No doubt, this will lead, if carried out with sufficient breadth and depth, to a large reduction in the personnel complement of the Pentagon and of those additional establishments.

That opens up a twofer. Many of the critics of Hegseth’s nomination stew openly about his lack of experience in leading so large an organization as Defense. One approach for dealing with that is to shrink Defense. These RIFs would go a long way in that direction.

Stop Treating These in Isolation

Richard Rubin thinks he has an approach to Republicans’ desire to cut taxes:

To pass a bill without Democrats, GOP lawmakers seek agreement on the deficit number

That’s the subheadline for his article. He then opens his piece with this:

As Republicans prepare the party-line tax bill at the core of their 2025 agenda, the key to everything is, simply, “The Number.”
The Number is the maximum budget deficit increase that Republicans are willing to tolerate as they extend tax cuts scheduled to expire after 2025 and advance the rest of President-elect Donald Trump’s plans. To unlock the gate to the legislative fast track that lets them sidestep Democratic objections, Republicans must agree, with virtually no defections, on The Number.

But that’s only part of the matter, and as long as Republicans—either party, come to that—insist on treating taxes in isolation, they’ll continue to fail. The plain fact is that Republicans don’t have to agree on any deficit Number; what they need to agree on instead is a Number that represents any value in the interval from zero to budget surplus.

That, of course, also would require them to agree on spending cuts that bring that overall spending down to within the expected (dynamically projected) revenues realized from the tax cuts.

There are two ways those revenues will grow on net from the from this sort of budget move. One is the well-known increase in overall economic activity that results simply from tax rate cuts. These leave more money in the hands of private economy players—individuals, households, and the businesses they own and operate. It’s been repeatedly demonstrated that those players allocate their spending far more efficiently than anything a government can achieve.

The other way revenues increase, though, is less frequently discussed, even as it’s closely related to tax cuts.
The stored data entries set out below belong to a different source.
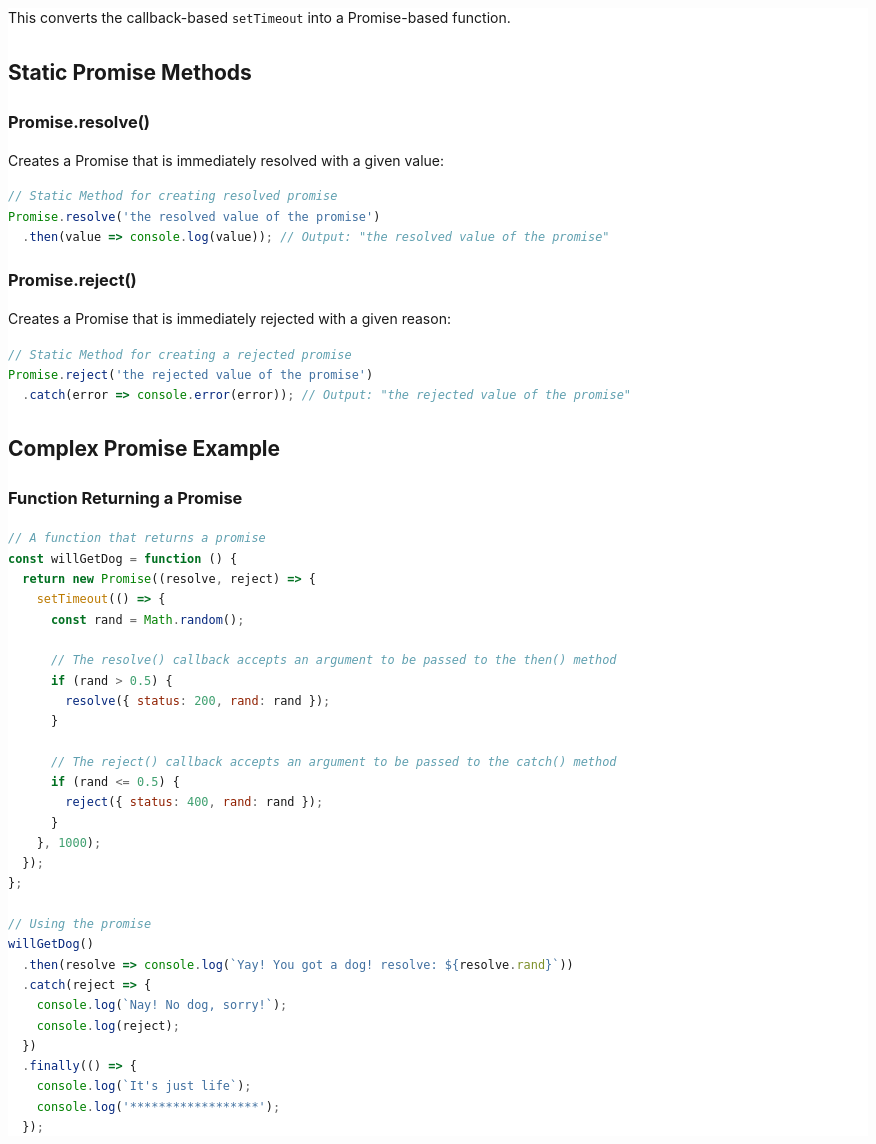 This converts the callback-based `setTimeout` into a Promise-based function.

## Static Promise Methods

### Promise.resolve()

Creates a Promise that is immediately resolved with a given value:

```javascript
// Static Method for creating resolved promise
Promise.resolve('the resolved value of the promise')
  .then(value => console.log(value)); // Output: "the resolved value of the promise"
```

### Promise.reject()

Creates a Promise that is immediately rejected with a given reason:

```javascript
// Static Method for creating a rejected promise
Promise.reject('the rejected value of the promise')
  .catch(error => console.error(error)); // Output: "the rejected value of the promise"
```

## Complex Promise Example

### Function Returning a Promise

```javascript
// A function that returns a promise
const willGetDog = function () {
  return new Promise((resolve, reject) => {
    setTimeout(() => {
      const rand = Math.random();
      
      // The resolve() callback accepts an argument to be passed to the then() method
      if (rand > 0.5) {
        resolve({ status: 200, rand: rand });
      }
      
      // The reject() callback accepts an argument to be passed to the catch() method
      if (rand <= 0.5) {
        reject({ status: 400, rand: rand });
      }
    }, 1000);
  });
};

// Using the promise
willGetDog()
  .then(resolve => console.log(`Yay! You got a dog! resolve: ${resolve.rand}`))
  .catch(reject => {
    console.log(`Nay! No dog, sorry!`);
    console.log(reject);
  })
  .finally(() => {
    console.log(`It's just life`);
    console.log('******************');
  });
```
This is that, with less government spending, there is less competition for the resources—labor, raw materials, finished and semi-finished products—that private enterprises need for their own operation. With that resource competition from Government greatly reduced, the prices for those resources come down, and private businesses can more easily and cheaply acquire what they need. Private enterprise competition then increases and overall economic activity increases, overlaying the increase from simply reducing taxes, and a positive feedback loop develops among increasing production, lowering prices, increasing private demand, increasing employment, and increasing innovation. And net increasing revenues to Government.
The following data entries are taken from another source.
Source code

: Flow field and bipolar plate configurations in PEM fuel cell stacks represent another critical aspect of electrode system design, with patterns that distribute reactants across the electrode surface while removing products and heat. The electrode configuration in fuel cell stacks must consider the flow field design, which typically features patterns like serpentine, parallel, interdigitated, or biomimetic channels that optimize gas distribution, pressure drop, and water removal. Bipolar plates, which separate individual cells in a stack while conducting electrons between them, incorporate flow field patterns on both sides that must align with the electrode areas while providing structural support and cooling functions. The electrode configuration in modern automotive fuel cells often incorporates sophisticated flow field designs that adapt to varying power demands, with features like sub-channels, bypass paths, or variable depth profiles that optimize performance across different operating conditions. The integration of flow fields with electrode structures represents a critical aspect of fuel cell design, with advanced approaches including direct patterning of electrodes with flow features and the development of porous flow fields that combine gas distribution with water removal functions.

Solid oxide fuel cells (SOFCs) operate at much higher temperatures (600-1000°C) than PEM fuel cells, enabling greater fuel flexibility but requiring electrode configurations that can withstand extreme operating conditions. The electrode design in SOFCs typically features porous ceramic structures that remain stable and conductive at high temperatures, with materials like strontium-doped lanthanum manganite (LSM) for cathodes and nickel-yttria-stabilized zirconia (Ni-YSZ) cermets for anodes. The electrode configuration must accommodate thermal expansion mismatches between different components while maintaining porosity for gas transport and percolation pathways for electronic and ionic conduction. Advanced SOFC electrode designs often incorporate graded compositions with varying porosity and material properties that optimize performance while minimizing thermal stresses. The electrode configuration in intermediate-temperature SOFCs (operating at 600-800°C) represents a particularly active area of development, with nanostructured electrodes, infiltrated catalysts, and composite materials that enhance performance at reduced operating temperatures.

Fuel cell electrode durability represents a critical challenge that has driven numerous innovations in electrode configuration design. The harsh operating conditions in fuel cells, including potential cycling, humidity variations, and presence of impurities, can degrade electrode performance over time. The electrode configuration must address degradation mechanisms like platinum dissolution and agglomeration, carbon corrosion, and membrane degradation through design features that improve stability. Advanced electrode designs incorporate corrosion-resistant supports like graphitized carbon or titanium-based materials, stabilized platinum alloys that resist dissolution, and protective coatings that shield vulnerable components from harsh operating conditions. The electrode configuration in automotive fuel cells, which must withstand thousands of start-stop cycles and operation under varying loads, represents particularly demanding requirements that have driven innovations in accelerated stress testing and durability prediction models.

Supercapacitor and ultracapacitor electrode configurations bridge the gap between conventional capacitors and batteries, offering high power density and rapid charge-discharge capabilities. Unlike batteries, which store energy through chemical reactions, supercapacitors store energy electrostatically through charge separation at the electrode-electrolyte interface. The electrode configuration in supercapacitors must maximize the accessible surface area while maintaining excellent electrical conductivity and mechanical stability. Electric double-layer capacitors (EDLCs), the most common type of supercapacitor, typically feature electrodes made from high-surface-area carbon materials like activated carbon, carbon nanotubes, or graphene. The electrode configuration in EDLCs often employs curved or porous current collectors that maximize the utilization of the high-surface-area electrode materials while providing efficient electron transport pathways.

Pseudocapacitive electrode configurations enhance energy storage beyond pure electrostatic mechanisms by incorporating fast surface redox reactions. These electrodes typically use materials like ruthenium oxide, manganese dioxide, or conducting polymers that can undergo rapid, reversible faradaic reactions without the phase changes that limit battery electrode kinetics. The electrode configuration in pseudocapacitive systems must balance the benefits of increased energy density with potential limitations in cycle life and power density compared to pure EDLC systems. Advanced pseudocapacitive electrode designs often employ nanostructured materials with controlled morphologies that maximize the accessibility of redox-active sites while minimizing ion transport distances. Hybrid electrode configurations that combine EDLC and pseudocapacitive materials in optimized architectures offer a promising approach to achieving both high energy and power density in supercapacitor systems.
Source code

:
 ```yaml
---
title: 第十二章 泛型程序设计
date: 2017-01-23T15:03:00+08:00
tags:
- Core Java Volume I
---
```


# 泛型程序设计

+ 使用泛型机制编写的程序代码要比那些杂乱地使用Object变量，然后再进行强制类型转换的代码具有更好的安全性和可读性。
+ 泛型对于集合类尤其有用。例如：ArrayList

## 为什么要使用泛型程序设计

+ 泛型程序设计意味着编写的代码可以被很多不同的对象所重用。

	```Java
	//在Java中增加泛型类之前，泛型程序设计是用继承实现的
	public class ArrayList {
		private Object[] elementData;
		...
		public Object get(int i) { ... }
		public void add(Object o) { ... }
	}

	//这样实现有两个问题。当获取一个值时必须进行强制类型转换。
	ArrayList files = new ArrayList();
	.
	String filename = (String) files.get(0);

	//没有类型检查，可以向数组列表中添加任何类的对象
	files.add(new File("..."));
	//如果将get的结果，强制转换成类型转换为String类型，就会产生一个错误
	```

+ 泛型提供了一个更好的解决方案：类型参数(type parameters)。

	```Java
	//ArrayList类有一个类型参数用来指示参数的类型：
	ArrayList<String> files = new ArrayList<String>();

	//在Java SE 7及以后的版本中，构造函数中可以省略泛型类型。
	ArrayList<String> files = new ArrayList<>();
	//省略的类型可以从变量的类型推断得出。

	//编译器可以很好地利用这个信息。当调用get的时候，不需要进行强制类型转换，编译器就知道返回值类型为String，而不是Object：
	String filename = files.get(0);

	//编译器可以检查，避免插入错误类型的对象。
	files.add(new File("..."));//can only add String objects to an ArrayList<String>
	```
Those two outcomes achieve one other item of critical economic, and political, and security importance. It provides an opportunity to commit those budget surpluses to paying down our national debt.

Of course, the Progressive-Democratic Party is going to quibble over any spending cut and tax cut, all the while objecting to either altogether, so to get these done even temporarily, Republicans will have to do them through legislative reconciliation.

That, in turn—both the taxing and the spending reductions—will require the Republicans’ Chaos Caucus to leave off their ego-driven their-way-or-nothing-at-all obstructionism and agree to compromises that move things in their direction, even if not everything all at once.

And get Republicans like Senator James Lankford (R, OK) to shape up or at least stay out of the way. According to him:

We’re not going to have something that’s going to have zero deficit impact. That’s not going to happen[.]

On that score, the Chaos Caucus is right. There need to be spending cuts to achieve outright deficit elimination and actual surplus.